*Work task*: Would you set down the complete data below, exactly as shown?

───

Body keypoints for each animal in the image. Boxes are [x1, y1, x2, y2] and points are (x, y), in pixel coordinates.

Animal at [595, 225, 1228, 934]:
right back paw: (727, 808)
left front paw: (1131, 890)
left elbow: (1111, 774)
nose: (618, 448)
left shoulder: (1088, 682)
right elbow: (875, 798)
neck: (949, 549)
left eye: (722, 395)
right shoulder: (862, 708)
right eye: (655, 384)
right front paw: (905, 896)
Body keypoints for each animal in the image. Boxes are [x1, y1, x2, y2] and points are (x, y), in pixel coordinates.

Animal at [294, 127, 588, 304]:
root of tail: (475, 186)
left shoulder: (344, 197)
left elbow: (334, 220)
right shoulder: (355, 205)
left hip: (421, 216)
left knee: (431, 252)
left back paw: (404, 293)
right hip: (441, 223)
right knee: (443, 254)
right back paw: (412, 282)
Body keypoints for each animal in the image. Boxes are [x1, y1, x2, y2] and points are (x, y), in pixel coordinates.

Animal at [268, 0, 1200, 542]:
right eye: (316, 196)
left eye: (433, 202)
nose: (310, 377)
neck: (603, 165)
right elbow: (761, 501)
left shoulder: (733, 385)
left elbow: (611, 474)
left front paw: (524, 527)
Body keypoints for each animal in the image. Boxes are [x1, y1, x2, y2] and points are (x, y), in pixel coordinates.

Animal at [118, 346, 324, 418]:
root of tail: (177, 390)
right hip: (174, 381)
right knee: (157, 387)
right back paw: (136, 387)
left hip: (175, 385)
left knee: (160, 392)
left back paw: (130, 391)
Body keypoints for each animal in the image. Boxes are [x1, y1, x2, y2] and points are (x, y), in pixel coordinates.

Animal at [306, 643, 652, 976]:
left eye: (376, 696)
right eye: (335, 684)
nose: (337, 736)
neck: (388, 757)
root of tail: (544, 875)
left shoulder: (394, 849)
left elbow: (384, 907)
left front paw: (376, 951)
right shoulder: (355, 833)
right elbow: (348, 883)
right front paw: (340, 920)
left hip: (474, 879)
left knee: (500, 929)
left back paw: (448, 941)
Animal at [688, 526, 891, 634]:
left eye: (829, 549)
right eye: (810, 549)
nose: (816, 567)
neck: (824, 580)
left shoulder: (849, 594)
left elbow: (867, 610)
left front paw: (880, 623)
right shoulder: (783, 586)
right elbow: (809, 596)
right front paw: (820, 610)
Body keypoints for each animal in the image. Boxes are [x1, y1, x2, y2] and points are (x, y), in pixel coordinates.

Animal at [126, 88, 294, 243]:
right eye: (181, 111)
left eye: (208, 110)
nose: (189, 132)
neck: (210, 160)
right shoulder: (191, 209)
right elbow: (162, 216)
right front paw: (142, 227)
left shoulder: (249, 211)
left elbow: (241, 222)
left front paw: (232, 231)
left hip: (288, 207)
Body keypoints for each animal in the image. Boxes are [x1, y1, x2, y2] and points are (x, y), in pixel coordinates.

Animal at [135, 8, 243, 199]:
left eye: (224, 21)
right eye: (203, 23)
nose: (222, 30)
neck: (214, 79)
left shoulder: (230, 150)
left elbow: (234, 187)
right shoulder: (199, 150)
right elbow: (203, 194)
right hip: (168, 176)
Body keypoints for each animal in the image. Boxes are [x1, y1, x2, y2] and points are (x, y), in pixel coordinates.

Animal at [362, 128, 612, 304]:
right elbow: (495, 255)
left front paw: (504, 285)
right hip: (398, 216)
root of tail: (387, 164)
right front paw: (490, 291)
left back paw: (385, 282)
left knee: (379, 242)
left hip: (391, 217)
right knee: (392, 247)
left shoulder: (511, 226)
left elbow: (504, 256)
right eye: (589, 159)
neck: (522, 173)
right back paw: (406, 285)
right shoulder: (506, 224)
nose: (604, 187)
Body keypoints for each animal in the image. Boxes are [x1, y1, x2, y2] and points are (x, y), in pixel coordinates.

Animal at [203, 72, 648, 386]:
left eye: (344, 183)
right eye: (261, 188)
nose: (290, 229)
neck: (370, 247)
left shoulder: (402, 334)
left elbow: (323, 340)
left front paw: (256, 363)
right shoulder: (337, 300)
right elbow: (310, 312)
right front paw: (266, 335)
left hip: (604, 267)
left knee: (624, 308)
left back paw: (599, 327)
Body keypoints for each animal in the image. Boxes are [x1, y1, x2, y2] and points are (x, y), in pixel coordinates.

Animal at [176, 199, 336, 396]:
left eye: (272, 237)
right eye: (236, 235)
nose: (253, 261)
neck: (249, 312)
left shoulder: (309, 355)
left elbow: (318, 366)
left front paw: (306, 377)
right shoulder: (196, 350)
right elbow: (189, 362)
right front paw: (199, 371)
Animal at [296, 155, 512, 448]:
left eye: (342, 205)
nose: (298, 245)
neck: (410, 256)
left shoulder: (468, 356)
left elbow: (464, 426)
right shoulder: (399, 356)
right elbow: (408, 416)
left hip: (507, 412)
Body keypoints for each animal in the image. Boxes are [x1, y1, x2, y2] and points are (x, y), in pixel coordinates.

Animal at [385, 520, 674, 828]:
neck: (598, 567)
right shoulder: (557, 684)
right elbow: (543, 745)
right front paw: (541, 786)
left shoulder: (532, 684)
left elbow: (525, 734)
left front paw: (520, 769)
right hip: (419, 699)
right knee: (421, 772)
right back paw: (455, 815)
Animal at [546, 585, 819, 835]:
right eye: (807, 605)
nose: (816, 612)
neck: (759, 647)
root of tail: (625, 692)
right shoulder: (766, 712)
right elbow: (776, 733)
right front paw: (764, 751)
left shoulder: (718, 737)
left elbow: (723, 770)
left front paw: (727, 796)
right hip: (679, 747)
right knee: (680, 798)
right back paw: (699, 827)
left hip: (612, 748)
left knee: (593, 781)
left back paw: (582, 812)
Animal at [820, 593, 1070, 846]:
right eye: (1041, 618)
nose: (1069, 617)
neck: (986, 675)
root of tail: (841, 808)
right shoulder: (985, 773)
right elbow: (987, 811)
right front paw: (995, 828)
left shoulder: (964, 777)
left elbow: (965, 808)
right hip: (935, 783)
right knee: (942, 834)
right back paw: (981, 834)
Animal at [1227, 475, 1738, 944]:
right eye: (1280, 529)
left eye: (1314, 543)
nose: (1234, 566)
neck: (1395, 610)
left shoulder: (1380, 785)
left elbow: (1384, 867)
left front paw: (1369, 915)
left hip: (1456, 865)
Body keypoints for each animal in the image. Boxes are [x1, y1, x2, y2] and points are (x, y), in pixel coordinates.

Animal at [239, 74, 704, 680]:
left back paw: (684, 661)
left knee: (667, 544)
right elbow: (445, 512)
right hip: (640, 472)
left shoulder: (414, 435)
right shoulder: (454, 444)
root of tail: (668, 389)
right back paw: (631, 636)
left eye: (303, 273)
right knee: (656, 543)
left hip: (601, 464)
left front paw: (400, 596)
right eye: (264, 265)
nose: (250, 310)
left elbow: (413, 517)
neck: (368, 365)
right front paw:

───

*Task result*:
Body keypoints for each animal in the image. Boxes are [x1, y1, x2, y2] and points are (x, y), in pixel coordinates.

Animal at [595, 225, 1228, 934]:
right back paw: (727, 808)
left front paw: (1131, 890)
left elbow: (1111, 774)
nose: (618, 448)
left shoulder: (1088, 682)
right elbow: (875, 798)
neck: (949, 549)
left eye: (722, 395)
right shoulder: (862, 708)
right eye: (655, 384)
right front paw: (905, 896)
Body keypoints for each animal in the image. Boxes are [x1, y1, x2, y2] and points are (x, y), in pixel coordinates.

Animal at [294, 127, 588, 304]:
root of tail: (475, 186)
left shoulder: (344, 197)
left elbow: (334, 220)
right shoulder: (355, 205)
left hip: (421, 216)
left knee: (431, 252)
left back paw: (404, 293)
right hip: (441, 223)
right knee: (443, 254)
right back paw: (412, 282)
Body keypoints for each animal in the image. Boxes are [x1, y1, x2, y2] and points are (x, y), in pixel coordinates.

Animal at [268, 0, 1200, 542]:
right eye: (316, 196)
left eye: (433, 202)
nose: (310, 377)
neck: (603, 165)
right elbow: (761, 501)
left shoulder: (733, 385)
left elbow: (611, 474)
left front paw: (524, 527)
Body keypoints for each animal in the image. Boxes are [x1, y1, x2, y2] and points are (x, y), in pixel coordinates.

Animal at [118, 346, 324, 418]:
root of tail: (177, 390)
right hip: (174, 381)
right knee: (157, 387)
right back paw: (136, 387)
left hip: (175, 385)
left knee: (160, 392)
left back paw: (130, 391)
Body keypoints for each animal in the image. Boxes are [x1, y1, x2, y2] and points are (x, y), in pixel coordinates.

Animal at [306, 643, 652, 976]:
left eye: (376, 696)
right eye: (335, 684)
nose: (337, 736)
neck: (388, 757)
root of tail: (544, 875)
left shoulder: (394, 849)
left elbow: (384, 907)
left front paw: (376, 951)
right shoulder: (355, 833)
right elbow: (348, 883)
right front paw: (340, 920)
left hip: (474, 879)
left knee: (500, 929)
left back paw: (448, 941)
Animal at [688, 526, 891, 634]:
left eye: (829, 549)
right eye: (810, 549)
nose: (816, 567)
neck: (824, 580)
left shoulder: (849, 594)
left elbow: (867, 610)
left front paw: (880, 623)
right shoulder: (783, 586)
right elbow: (809, 596)
right front paw: (820, 610)
Body keypoints for each animal in the image. Boxes are [x1, y1, x2, y2] and points are (x, y), in pixel coordinates.

Animal at [126, 88, 294, 243]:
right eye: (181, 111)
left eye: (208, 110)
nose: (189, 132)
neck: (210, 160)
right shoulder: (191, 209)
right elbow: (162, 216)
right front paw: (142, 227)
left shoulder: (249, 211)
left elbow: (241, 222)
left front paw: (232, 231)
left hip: (288, 207)
Body keypoints for each animal in the image. Boxes are [x1, y1, x2, y2] and points are (x, y), in pixel coordinates.

Animal at [135, 8, 243, 199]:
left eye: (224, 21)
right eye: (203, 23)
nose: (222, 30)
neck: (214, 79)
left shoulder: (230, 150)
left elbow: (234, 187)
right shoulder: (199, 150)
right elbow: (203, 194)
right hip: (168, 176)
Body keypoints for each animal in the image. Boxes are [x1, y1, x2, y2] and points are (x, y), in pixel coordinates.

Animal at [362, 128, 612, 304]:
right elbow: (495, 255)
left front paw: (504, 285)
right hip: (398, 216)
root of tail: (387, 164)
right front paw: (490, 291)
left back paw: (385, 282)
left knee: (379, 242)
left hip: (391, 217)
right knee: (392, 247)
left shoulder: (511, 226)
left elbow: (504, 256)
right eye: (589, 159)
neck: (522, 173)
right back paw: (406, 285)
right shoulder: (506, 224)
nose: (604, 187)
Body keypoints for each animal in the image. Boxes are [x1, y1, x2, y2] and points are (x, y), in pixel coordinates.

Animal at [203, 72, 648, 386]:
left eye: (344, 183)
right eye: (261, 188)
nose: (290, 229)
neck: (370, 247)
left shoulder: (402, 334)
left elbow: (323, 340)
left front paw: (256, 363)
right shoulder: (337, 300)
right elbow: (310, 312)
right front paw: (266, 335)
left hip: (604, 267)
left knee: (624, 308)
left back paw: (599, 327)
Body keypoints for each animal in the image. Boxes are [x1, y1, x2, y2] and points are (x, y), in pixel coordinates.

Animal at [176, 199, 336, 396]:
left eye: (272, 237)
right eye: (236, 235)
nose: (253, 261)
neck: (249, 312)
left shoulder: (309, 355)
left elbow: (318, 366)
left front paw: (306, 377)
right shoulder: (196, 350)
right elbow: (189, 362)
right front paw: (199, 371)
Animal at [296, 155, 512, 448]:
left eye: (342, 205)
nose: (298, 245)
neck: (410, 256)
left shoulder: (468, 356)
left elbow: (464, 426)
right shoulder: (399, 356)
right elbow: (408, 416)
left hip: (507, 412)
Body keypoints for each animal in the image. Boxes are [x1, y1, x2, y2] and points are (x, y), in pixel coordinates.

Animal at [385, 520, 674, 828]:
neck: (598, 567)
right shoulder: (557, 684)
right elbow: (543, 745)
right front paw: (541, 786)
left shoulder: (532, 684)
left elbow: (525, 734)
left front paw: (520, 769)
right hip: (419, 699)
right knee: (421, 772)
right back paw: (455, 815)
Animal at [546, 585, 819, 835]:
right eye: (807, 605)
nose: (816, 612)
neck: (759, 647)
root of tail: (625, 692)
right shoulder: (766, 712)
right elbow: (776, 733)
right front paw: (764, 751)
left shoulder: (718, 737)
left elbow: (723, 770)
left front paw: (727, 796)
right hip: (679, 747)
right knee: (680, 798)
right back paw: (699, 827)
left hip: (612, 748)
left knee: (593, 781)
left back paw: (582, 812)
Animal at [820, 593, 1070, 846]:
right eye: (1041, 618)
nose: (1069, 617)
neck: (986, 675)
root of tail: (841, 808)
right shoulder: (985, 773)
right elbow: (987, 811)
right front paw: (995, 828)
left shoulder: (964, 777)
left elbow: (965, 808)
right hip: (935, 783)
right knee: (942, 834)
right back paw: (981, 834)
Animal at [1227, 475, 1738, 944]:
right eye: (1280, 529)
left eye: (1314, 543)
nose: (1234, 566)
neck: (1395, 610)
left shoulder: (1380, 785)
left elbow: (1384, 867)
left front paw: (1369, 915)
left hip: (1456, 865)
Body keypoints for each animal in the image. Boxes are [x1, y1, x2, y2] and points are (x, y), in pixel coordinates.

Animal at [239, 74, 704, 680]:
left back paw: (684, 661)
left knee: (667, 544)
right elbow: (445, 512)
right hip: (640, 472)
left shoulder: (414, 435)
right shoulder: (454, 444)
root of tail: (668, 389)
right back paw: (631, 636)
left eye: (303, 273)
right knee: (656, 543)
left hip: (601, 464)
left front paw: (400, 596)
right eye: (264, 265)
nose: (250, 310)
left elbow: (413, 517)
neck: (368, 365)
right front paw:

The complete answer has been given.